- Work request:
In the material below, find the line with "30.9.2013 | 2013 |" and the line with "ingress network either", then output those two lines and every line between them, exactly.

- Records for the exercise:
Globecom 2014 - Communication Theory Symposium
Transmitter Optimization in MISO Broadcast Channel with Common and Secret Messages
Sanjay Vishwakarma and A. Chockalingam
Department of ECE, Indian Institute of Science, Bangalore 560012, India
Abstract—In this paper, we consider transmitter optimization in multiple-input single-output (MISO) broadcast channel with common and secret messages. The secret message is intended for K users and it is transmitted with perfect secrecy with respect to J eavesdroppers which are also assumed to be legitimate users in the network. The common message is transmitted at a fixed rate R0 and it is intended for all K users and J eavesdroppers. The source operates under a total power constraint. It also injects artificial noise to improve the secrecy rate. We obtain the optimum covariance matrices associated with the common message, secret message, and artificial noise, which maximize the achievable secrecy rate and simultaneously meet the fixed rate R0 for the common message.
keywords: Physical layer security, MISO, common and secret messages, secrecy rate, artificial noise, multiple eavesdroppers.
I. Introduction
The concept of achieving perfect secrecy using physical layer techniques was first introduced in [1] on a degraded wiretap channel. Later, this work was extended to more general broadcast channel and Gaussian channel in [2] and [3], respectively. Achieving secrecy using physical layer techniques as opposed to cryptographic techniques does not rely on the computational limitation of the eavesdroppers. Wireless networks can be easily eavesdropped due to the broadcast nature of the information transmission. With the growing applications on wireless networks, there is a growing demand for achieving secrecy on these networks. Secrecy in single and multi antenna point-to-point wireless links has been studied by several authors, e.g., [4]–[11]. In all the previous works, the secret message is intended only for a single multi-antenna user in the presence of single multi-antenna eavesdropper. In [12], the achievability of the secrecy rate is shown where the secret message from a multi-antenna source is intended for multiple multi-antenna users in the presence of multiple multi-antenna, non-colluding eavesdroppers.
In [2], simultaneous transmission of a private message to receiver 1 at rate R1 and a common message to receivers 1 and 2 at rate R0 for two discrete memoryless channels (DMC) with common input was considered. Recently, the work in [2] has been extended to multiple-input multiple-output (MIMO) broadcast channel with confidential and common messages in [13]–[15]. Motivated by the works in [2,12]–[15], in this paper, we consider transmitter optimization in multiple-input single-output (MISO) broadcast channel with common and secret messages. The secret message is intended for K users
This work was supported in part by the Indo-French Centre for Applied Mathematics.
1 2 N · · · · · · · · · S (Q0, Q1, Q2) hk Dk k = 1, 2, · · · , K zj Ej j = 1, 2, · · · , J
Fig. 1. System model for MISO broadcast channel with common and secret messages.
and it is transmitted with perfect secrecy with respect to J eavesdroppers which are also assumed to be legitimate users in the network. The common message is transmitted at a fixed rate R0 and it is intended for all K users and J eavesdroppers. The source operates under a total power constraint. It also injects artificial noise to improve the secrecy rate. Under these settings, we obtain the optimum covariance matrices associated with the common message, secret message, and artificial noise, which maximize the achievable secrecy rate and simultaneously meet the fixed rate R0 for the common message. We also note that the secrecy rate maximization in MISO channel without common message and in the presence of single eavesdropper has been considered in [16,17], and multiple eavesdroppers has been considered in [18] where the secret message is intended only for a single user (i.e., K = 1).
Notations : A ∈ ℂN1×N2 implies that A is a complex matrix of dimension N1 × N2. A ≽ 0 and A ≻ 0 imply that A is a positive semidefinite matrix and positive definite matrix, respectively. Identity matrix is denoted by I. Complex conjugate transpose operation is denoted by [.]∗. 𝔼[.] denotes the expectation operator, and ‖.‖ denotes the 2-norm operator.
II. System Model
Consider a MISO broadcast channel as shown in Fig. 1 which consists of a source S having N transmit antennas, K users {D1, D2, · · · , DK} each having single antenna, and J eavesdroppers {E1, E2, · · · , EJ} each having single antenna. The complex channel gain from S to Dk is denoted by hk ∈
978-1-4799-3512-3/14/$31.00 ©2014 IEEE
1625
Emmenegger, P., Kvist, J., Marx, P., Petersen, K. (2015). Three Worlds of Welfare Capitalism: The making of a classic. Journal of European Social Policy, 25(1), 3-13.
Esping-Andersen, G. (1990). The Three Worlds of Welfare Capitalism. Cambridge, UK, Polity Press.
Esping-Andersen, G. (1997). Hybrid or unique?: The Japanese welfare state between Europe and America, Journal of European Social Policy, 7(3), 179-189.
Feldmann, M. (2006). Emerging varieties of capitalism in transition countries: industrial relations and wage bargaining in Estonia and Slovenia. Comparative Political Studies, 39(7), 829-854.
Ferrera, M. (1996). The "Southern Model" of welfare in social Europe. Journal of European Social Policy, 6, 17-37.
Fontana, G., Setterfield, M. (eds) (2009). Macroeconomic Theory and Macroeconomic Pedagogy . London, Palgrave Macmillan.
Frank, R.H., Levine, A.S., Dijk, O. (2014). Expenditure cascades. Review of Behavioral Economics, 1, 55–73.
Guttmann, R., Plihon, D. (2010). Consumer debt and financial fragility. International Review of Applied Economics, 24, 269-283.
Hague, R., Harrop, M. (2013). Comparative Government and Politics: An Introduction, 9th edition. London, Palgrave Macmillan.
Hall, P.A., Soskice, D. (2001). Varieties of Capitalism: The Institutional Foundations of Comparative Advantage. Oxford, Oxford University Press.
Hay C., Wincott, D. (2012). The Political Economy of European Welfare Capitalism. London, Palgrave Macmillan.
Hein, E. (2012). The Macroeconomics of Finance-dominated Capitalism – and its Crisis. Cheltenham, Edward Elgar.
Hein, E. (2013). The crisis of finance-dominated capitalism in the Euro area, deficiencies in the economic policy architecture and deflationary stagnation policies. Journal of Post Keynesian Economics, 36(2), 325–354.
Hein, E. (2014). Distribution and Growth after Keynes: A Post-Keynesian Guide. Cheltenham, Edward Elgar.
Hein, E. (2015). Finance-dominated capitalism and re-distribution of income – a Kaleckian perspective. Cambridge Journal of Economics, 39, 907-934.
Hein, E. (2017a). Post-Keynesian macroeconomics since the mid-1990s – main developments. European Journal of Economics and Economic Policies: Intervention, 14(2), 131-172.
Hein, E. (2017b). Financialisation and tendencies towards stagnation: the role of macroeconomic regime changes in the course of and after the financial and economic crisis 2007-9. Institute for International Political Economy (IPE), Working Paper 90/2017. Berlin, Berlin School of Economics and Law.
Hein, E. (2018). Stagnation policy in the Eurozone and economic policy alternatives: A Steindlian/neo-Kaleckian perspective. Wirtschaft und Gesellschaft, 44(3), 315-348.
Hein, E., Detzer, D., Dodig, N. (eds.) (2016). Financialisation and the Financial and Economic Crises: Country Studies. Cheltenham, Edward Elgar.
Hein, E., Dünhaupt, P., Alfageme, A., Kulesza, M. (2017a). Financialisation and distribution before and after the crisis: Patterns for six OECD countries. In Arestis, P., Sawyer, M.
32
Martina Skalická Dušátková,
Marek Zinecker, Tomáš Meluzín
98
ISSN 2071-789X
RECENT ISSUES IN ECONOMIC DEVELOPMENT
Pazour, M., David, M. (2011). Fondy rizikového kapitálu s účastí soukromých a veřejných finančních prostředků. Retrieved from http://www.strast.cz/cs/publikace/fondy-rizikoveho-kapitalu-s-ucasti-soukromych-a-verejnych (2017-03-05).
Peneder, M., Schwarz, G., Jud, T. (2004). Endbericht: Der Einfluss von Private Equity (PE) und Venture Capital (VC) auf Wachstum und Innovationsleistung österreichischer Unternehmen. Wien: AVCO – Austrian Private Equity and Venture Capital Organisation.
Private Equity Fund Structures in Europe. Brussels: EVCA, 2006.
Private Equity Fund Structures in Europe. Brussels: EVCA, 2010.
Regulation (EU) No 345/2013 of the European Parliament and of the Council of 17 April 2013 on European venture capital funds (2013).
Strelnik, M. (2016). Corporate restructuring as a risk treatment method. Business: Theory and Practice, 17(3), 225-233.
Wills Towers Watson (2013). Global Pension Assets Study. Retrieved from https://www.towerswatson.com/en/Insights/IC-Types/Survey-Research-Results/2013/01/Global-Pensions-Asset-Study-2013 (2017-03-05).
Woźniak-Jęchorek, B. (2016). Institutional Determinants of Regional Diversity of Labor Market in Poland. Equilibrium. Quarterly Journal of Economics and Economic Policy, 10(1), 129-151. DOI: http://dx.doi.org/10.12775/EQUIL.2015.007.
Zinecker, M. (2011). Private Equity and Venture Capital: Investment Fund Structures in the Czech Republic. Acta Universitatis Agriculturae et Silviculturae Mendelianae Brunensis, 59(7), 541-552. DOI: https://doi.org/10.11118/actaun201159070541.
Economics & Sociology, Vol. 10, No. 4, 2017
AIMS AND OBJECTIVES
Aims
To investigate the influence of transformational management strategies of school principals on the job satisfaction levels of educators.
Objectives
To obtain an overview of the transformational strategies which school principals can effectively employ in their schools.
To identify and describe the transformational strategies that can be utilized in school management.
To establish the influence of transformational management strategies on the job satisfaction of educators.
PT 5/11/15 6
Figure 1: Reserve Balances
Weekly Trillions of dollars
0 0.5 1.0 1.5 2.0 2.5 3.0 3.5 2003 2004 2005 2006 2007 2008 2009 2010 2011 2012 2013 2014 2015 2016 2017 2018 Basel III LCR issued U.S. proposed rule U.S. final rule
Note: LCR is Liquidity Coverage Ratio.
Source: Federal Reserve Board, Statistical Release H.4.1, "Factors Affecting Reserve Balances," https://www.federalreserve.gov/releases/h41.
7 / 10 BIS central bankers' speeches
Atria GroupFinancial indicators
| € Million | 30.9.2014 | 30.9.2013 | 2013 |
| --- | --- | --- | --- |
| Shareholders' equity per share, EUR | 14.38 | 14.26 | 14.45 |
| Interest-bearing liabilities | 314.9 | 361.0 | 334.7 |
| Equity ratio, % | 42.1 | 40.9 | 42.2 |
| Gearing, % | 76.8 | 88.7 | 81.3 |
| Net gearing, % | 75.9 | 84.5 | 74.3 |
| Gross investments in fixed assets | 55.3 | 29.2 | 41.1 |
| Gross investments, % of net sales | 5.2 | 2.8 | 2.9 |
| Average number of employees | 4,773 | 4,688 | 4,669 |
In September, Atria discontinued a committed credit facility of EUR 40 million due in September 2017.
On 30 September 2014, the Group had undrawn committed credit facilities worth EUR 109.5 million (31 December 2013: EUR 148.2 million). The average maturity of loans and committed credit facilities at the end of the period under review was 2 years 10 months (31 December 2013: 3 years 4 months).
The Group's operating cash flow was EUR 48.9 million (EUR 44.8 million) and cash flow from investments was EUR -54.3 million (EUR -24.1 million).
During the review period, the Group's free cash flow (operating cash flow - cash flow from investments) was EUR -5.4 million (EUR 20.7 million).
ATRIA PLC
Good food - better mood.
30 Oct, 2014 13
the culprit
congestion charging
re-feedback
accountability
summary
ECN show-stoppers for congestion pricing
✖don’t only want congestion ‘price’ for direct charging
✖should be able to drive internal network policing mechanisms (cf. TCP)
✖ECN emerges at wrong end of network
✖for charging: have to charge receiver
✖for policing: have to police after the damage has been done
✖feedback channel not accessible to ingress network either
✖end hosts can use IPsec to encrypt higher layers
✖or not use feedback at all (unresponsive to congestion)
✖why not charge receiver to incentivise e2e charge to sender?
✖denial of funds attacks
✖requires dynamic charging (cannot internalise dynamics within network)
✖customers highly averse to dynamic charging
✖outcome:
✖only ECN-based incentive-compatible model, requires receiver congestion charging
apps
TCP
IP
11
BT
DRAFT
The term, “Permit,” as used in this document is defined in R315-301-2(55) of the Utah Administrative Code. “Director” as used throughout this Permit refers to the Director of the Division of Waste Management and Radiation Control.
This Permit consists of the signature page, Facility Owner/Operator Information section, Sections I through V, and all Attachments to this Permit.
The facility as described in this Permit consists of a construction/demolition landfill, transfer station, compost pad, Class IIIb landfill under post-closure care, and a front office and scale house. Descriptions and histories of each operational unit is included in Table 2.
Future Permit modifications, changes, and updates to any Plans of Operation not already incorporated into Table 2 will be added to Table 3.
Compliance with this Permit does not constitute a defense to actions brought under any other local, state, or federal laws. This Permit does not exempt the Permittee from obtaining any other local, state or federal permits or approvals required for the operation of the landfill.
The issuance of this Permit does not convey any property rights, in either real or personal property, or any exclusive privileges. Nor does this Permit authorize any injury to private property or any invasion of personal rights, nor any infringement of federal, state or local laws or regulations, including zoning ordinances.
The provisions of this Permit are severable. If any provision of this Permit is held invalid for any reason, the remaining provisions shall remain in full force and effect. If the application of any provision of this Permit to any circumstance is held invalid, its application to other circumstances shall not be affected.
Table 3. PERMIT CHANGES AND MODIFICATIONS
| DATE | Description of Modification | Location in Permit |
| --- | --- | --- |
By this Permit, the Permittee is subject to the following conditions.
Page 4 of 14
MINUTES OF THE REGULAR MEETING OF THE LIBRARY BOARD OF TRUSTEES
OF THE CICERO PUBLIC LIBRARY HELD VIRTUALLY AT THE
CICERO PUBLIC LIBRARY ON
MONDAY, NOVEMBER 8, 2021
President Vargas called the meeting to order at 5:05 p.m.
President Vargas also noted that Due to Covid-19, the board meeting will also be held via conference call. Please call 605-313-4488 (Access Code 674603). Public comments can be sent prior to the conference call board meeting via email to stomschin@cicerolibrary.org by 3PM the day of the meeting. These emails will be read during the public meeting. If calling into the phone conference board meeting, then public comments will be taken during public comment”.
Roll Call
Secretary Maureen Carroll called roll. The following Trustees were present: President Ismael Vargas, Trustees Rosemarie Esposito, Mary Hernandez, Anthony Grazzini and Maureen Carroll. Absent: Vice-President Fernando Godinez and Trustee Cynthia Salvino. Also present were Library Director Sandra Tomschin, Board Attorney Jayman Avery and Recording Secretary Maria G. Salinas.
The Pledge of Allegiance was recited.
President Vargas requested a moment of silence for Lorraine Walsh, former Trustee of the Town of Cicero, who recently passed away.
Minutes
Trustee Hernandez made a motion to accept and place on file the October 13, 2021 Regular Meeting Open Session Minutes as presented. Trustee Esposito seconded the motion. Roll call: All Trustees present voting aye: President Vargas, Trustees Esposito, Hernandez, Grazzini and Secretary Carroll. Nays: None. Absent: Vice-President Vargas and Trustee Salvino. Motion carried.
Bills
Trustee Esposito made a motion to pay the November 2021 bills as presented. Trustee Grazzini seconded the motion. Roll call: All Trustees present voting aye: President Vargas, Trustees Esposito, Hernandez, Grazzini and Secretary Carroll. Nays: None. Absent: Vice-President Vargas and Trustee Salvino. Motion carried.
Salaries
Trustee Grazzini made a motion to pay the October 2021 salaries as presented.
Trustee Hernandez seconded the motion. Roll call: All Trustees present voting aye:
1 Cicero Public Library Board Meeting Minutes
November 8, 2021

- Output for this exercise:
| € Million | 30.9.2014 | 30.9.2013 | 2013 |
| --- | --- | --- | --- |
| Shareholders' equity per share, EUR | 14.38 | 14.26 | 14.45 |
| Interest-bearing liabilities | 314.9 | 361.0 | 334.7 |
| Equity ratio, % | 42.1 | 40.9 | 42.2 |
| Gearing, % | 76.8 | 88.7 | 81.3 |
| Net gearing, % | 75.9 | 84.5 | 74.3 |
| Gross investments in fixed assets | 55.3 | 29.2 | 41.1 |
| Gross investments, % of net sales | 5.2 | 2.8 | 2.9 |
| Average number of employees | 4,773 | 4,688 | 4,669 |
In September, Atria discontinued a committed credit facility of EUR 40 million due in September 2017.
On 30 September 2014, the Group had undrawn committed credit facilities worth EUR 109.5 million (31 December 2013: EUR 148.2 million). The average maturity of loans and committed credit facilities at the end of the period under review was 2 years 10 months (31 December 2013: 3 years 4 months).
The Group's operating cash flow was EUR 48.9 million (EUR 44.8 million) and cash flow from investments was EUR -54.3 million (EUR -24.1 million).
During the review period, the Group's free cash flow (operating cash flow - cash flow from investments) was EUR -5.4 million (EUR 20.7 million).
ATRIA PLC
Good food - better mood.
30 Oct, 2014 13
the culprit
congestion charging
re-feedback
accountability
summary
ECN show-stoppers for congestion pricing
✖don’t only want congestion ‘price’ for direct charging
✖should be able to drive internal network policing mechanisms (cf. TCP)
✖ECN emerges at wrong end of network
✖for charging: have to charge receiver
✖for policing: have to police after the damage has been done
✖feedback channel not accessible to ingress network either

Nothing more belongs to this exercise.